A Zero-Shot Learning Approach for Ephemeral Gully Detection from Remote Sensing using Vision Language Models
Seyed Mohamad Ali Tousi, Ramy Farag, Jacket Demby's, Gbenga Omotara, John A. Lory, G. N. DeSouza
TL;DR
Ephemeral gullies drive soil erosion and are hard to detect with limited labeled data. The authors propose three pipelines leveraging Vision-Language Models in a zero-shot regime, including a VQA+LLM reasoning path and a transfer-learning baseline, and release the first expert-labeled remote-sensing gully dataset. Across extensive experiments, zero-shot methods achieve strong detection performance (accuracy >70% and F1 near 0.8), with Qwen2-VL excelling in direct classification and Llama 3.2-Vision shining as a reasoning aggregator; optimizing the question set further improves results. The work provides practical, data-efficient approaches for remote-sensing gullies, highlights the tradeoffs between VLM visual understanding and LLM reasoning, and offers a public dataset to foster future research and benchmarking.
Abstract
Ephemeral gullies are a primary cause of soil erosion and their reliable, accurate, and early detection will facilitate significant improvements in the sustainability of global agricultural systems. In our view, prior research has not successfully addressed automated detection of ephemeral gullies from remotely sensed images, so for the first time, we present and evaluate three successful pipelines for ephemeral gully detection.

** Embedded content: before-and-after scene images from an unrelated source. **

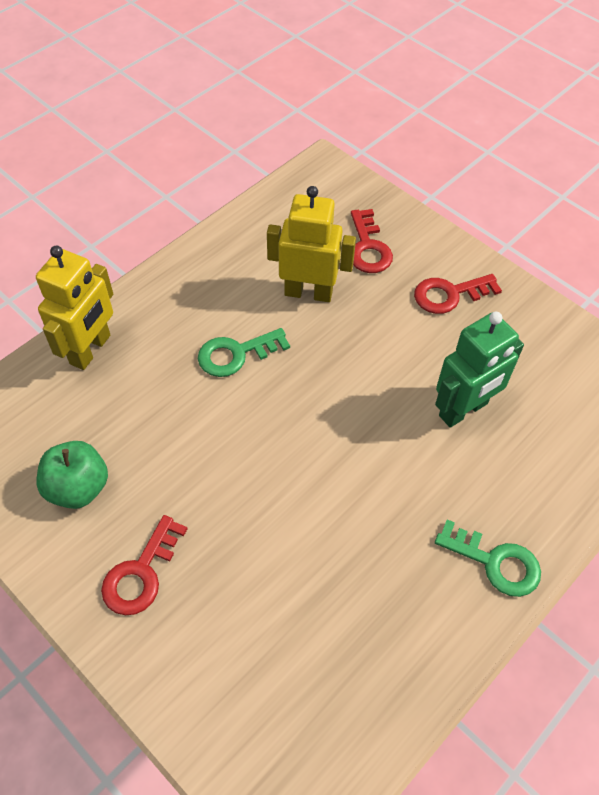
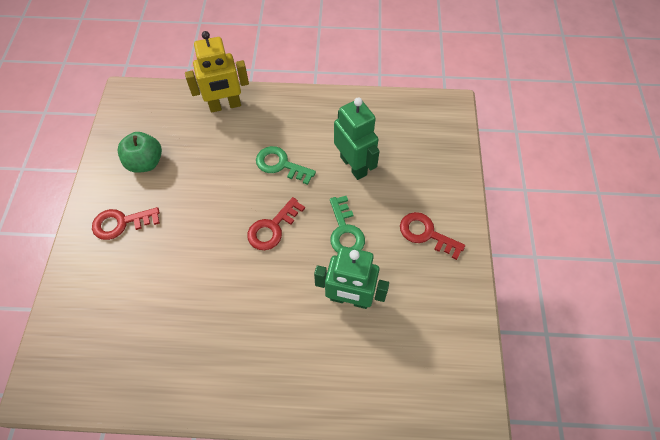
camera: 50 degrees right, 5 degrees up
(308, 292) = (353, 165): yellow robot -> green robot
(368, 248) = (416, 169): red key -> red key (272, 228)
(495, 562) = (261, 386): green key -> green key (345, 231)

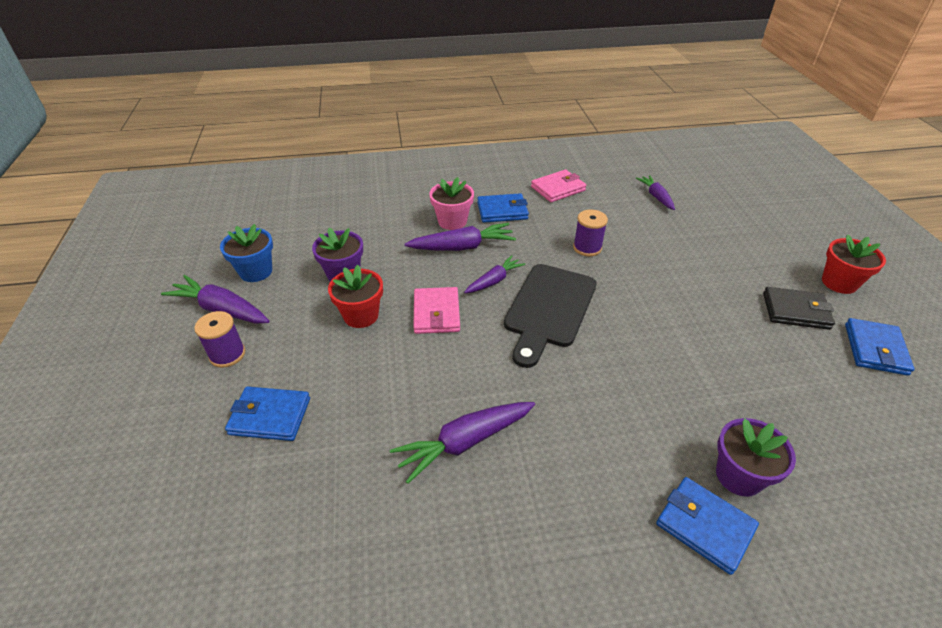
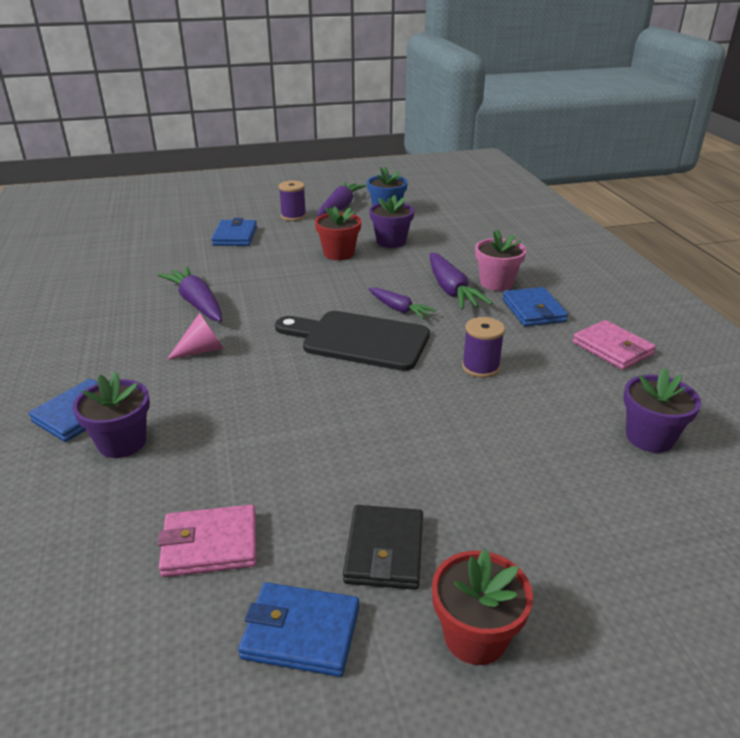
camera: 85 degrees right, 10 degrees down
(436, 313) = (345, 284): pink wallet -> pink wallet (210, 545)
(572, 427) = (202, 350): none -> pink cone
(656, 196) = (649, 437): purple carrot -> purple flower pot

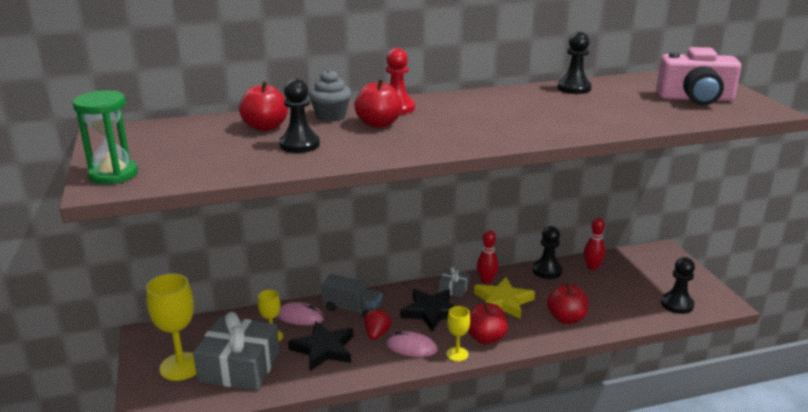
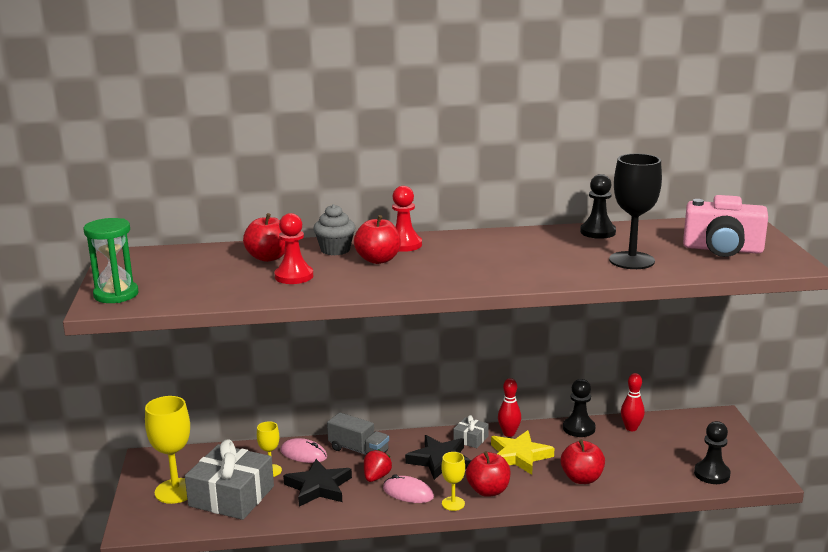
camera: 10 degrees right, 5 degrees down
(299, 144) = (294, 276): black pawn -> red pawn
(621, 113) = (631, 260): none -> black goblet

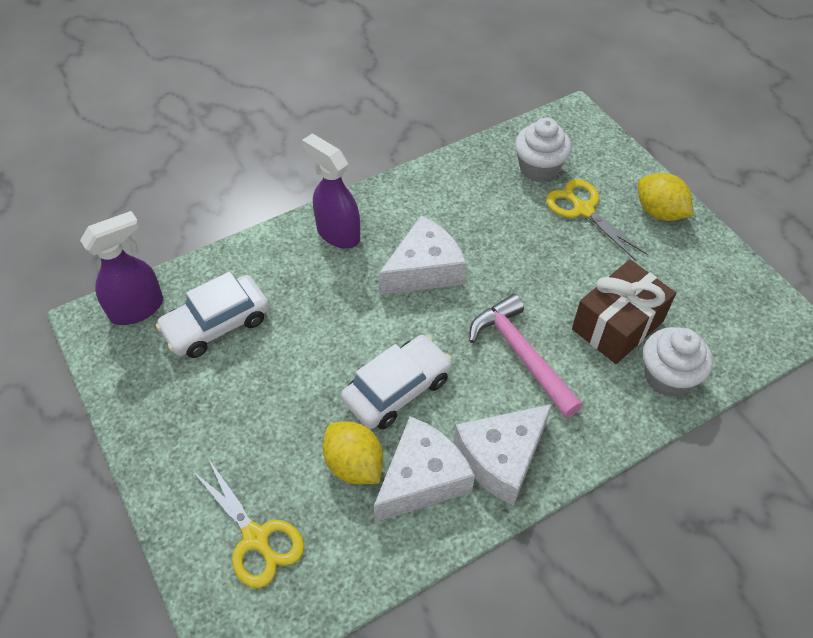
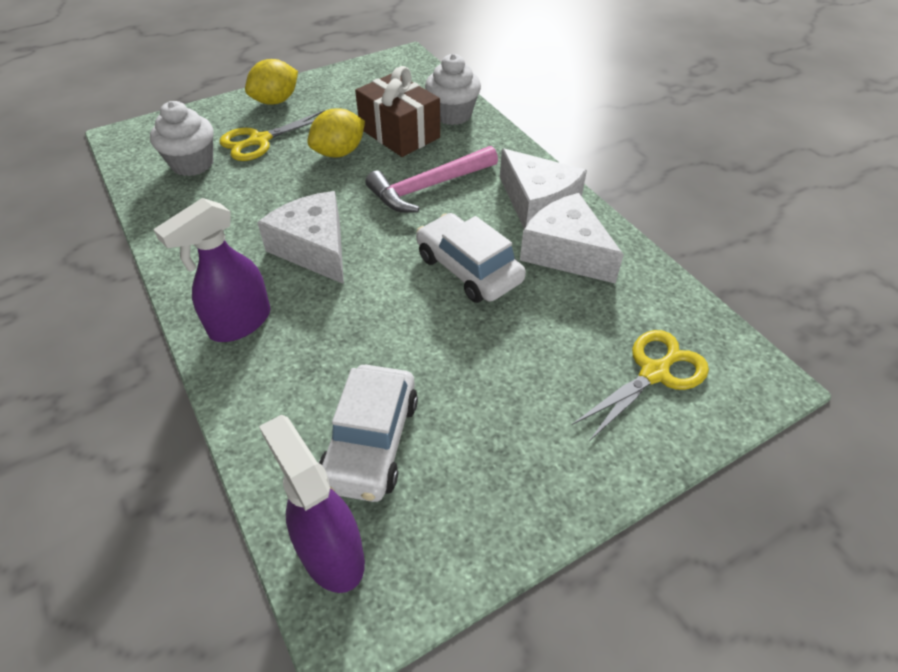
camera: 90 degrees left, 5 degrees down
(217, 324) = (371, 441): white car -> white car turned 45 degrees clockwise
(354, 465) = (558, 299): yellow lemon -> yellow lemon (339, 152)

Our pipelines utilize remotely sensed images, acquired from specific agricultural areas over a period of time. The pipelines were tested with various choices of Visual Language Models (VLMs), and they classified the images based on the presence of ephemeral gullies with accuracy higher than 70% and a F1-score close to 80% for positive gully detection. Additionally, we developed the first public dataset for ephemeral gully detection, labeled by a team of soil- and plant-science experts. To evaluate the proposed pipelines, we employed a variety of zero-shot classification methods based on State-of-the-Art (SOTA) open-source Vision-Language Models (VLMs). In addition to that, we compare the same pipelines with a transfer learning approach. Extensive experiments were conducted to validate the detection pipelines and to analyze the impact of hyperparameter changes in their performance. The experimental results demonstrate that the proposed zero-shot classification pipelines are highly effective in detecting ephemeral gullies in a scenario where classification datasets are scarce.